Etre de gauche n’est pas si facile. Il fut même plusieurs périodes de notre histoire nationale, sans remonter plus loin que les années avant la dernière guerre mondiale, où ce choix de vie, ce regard porté sur le monde, sur les femmes et les hommes, en refusant que ceux-ci ne soient que des ombres dans les champs ou dans les usines, obligeaient à puiser profondément en soi intelligence et amour d’autrui, dans un mélange intime. C’est ce que nous rappelle et illustre le dernier ouvrage de Danielle Mitterrand, « Le Livre de ma mémoire. »
Cet ouvrage nous entraîne d’abord à travers la vie d’une famille, nous en fait entrevoir les amonts, avec pour figure centrale son père instituteur, franc-maçon, laïque et républicain. Au hasard des affectations, le voilà à Dinan, dans cette Bretagne encore très influencée par les milieux cléricaux violemment hostiles par principe à la République: son collège est incendié (l’enquête ne dira pas par qui), puis quand son administration décide de l’éloigner, c’est le camion de son déménagement qui brûle. Plus tard, il sera révoqué par Vichy pour avoir refusé de dénoncer ses élèves juifs. Danielle Mitterrand va alors sur ses vingt ans. Elle porte des messages pour la Résistance, pour Henry Frenay, pour Bertie Albrecht que cachent ses parents.

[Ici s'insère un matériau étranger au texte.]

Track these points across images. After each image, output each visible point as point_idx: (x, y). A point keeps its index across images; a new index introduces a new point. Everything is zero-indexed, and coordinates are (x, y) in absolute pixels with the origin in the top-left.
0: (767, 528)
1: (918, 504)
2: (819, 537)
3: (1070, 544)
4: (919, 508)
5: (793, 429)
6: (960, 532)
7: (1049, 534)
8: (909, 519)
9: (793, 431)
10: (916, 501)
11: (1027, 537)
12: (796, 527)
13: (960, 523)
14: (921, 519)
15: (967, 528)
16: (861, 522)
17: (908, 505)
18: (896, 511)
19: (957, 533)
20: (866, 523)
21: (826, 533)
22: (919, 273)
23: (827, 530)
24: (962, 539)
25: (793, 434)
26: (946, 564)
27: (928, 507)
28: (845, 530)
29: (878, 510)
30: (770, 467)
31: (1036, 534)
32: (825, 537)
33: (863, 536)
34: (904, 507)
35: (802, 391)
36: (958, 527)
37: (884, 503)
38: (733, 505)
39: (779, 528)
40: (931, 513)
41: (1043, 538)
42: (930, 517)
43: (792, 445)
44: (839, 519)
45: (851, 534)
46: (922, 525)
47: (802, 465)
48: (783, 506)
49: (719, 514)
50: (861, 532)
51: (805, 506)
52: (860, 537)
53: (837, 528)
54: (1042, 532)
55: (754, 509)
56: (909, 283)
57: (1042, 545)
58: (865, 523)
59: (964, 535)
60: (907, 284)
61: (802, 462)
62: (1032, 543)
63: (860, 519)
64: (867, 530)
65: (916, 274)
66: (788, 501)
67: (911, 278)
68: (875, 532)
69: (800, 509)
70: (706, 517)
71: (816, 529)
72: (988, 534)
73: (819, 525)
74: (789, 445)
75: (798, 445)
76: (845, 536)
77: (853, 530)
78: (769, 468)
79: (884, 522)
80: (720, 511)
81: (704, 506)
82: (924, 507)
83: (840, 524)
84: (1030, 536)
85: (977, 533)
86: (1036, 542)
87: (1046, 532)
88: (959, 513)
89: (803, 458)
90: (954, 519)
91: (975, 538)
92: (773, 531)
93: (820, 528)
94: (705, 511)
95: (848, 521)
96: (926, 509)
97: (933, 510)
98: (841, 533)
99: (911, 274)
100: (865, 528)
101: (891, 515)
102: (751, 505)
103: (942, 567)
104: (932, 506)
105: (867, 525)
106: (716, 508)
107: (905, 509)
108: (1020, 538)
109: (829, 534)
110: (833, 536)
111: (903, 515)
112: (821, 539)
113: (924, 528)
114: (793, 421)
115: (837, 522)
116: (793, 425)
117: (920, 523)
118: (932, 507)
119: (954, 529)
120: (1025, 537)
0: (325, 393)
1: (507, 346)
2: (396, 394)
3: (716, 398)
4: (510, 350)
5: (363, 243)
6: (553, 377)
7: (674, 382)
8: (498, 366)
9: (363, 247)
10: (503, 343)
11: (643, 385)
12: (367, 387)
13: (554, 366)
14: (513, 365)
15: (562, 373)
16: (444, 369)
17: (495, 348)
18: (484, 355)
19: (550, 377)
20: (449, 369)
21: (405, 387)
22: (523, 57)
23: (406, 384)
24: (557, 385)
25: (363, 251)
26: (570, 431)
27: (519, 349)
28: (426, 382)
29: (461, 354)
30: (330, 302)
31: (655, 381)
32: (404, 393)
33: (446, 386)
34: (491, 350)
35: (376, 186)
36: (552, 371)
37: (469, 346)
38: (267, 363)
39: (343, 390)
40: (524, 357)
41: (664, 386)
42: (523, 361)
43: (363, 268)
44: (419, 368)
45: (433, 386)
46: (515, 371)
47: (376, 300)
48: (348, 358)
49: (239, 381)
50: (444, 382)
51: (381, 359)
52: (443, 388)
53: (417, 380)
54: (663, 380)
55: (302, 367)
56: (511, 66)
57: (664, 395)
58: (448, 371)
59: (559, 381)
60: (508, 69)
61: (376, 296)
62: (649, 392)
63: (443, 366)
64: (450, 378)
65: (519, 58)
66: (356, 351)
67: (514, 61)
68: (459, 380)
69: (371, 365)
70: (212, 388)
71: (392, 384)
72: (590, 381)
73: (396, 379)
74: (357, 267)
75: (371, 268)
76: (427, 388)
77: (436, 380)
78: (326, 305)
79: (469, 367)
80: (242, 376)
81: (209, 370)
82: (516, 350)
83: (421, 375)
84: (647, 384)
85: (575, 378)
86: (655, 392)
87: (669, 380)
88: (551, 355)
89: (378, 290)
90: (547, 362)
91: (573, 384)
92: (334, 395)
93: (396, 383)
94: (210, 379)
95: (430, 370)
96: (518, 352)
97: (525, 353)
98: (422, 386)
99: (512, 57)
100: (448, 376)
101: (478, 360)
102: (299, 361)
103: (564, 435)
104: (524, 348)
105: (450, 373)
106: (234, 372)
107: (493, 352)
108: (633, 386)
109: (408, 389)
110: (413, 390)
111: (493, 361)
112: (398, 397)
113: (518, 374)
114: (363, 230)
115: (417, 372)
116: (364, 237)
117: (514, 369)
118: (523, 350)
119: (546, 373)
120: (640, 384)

Et puis elle nous fait assister à sa rencontre avec François Mitterrand, à son mariage « à l’église », à l’installation rue Guynemer à Paris, à la naissance des enfants… Femme de ministre une dizaine d’années durant, mais également épouse d’un homme souvent malmené sur la place publique et qu’elle n’oublie jamais de défendre. Vient ensuite l’exaltation de la campagne présidentielle de 1965, le rendez-vous décisif de François Mitterrand avec le « peuple de gauche. »
Militante d’une gauche dont les formations demeurent au bivouac quand elles devraient faire route vers leurs objectifs proclamés, elle accueille Epinay et la victoire de 1981 avec enthousiasme et espoir. Jusqu’à ce que la « rigueur » devienne un des maître-mots de l’action gouvernementale, ce à quoi elle ne s’est visiblement toujours pas résignée aujourd’hui.
En contrepoint, comment n’être pas troublé par les nombreux comptes rendus qui accompagnent dans la presse la découverte de cette autobiographie? Le mot qui revient le plus souvent sous la plume des commentateurs est « naïveté ». Ce serait donc naïveté que d’avoir défendu les droits du peuple kurde pris dans les mâchoires de l’étau du régime meurtrier de Saddam Hussein ?
Naïveté que de défiler aux côtés des Amérindiens du Chiapas pour contribuer à les faire entrer enfin sous les feux de l’actualité internationale, eux qui avaient été relégués dans les arrière-cours de l’histoire depuis six longs siècles ?
Naïveté que de réclamer que puisse enfin s’épanouir au grand jour le peuple tibétain et sa culture, une des richesses essentielles de l’humanité? Naïveté en Amérique du Sud, en Afrique, à Cuba ?
A La Havane, sa conversation avec Fidel Castro, en 1974, n’en porte pas la moindre trace. S’agissant des prisonniers politiques censés être détenus dans les prisons cubaines, ce que celui-ci dément: «Je peux vous suggérer, dit-elle, de réunir plusieurs associations au-dessus de tout soupçon affectif pour votre gouvernement, et organiser une mission.» Le leader cubain accepte: Human Right Watch (ONG américaine), la Fédération internationale des droits de l’homme et France Libertés mèneront leur enquête et publieront un rapport qui n’aura malheureusement pas grand écho.
Et la grande cause qui la mobilise aujourd’hui tout entière, sans répit: l’eau, «préalable à toutes les démarches pour défendre les droits de l’homme», naïveté ou clairvoyance à la fois raisonnée et Généreuse ?
Résistance et rébellion. Ces deux mots pourraient résumer son témoignage. Mais dans quel ordre ? Quelle part commande à l’autre? Peu importe puisque les deux ne tiennent dans les moments les plus âpres qu’au noyau dur de la conscience, ultime réservoir d’humanité, contre vents et marées. Une conscience qui refuse de se laisser effeuiller, qui se cabre devant les modes et les idées trop vite reçues et trop aisément acceptées. Au fait, notez qu’une phrase revient fréquemment sous la plume de Danielle Mitterrand : «Demain sera un autre jour.»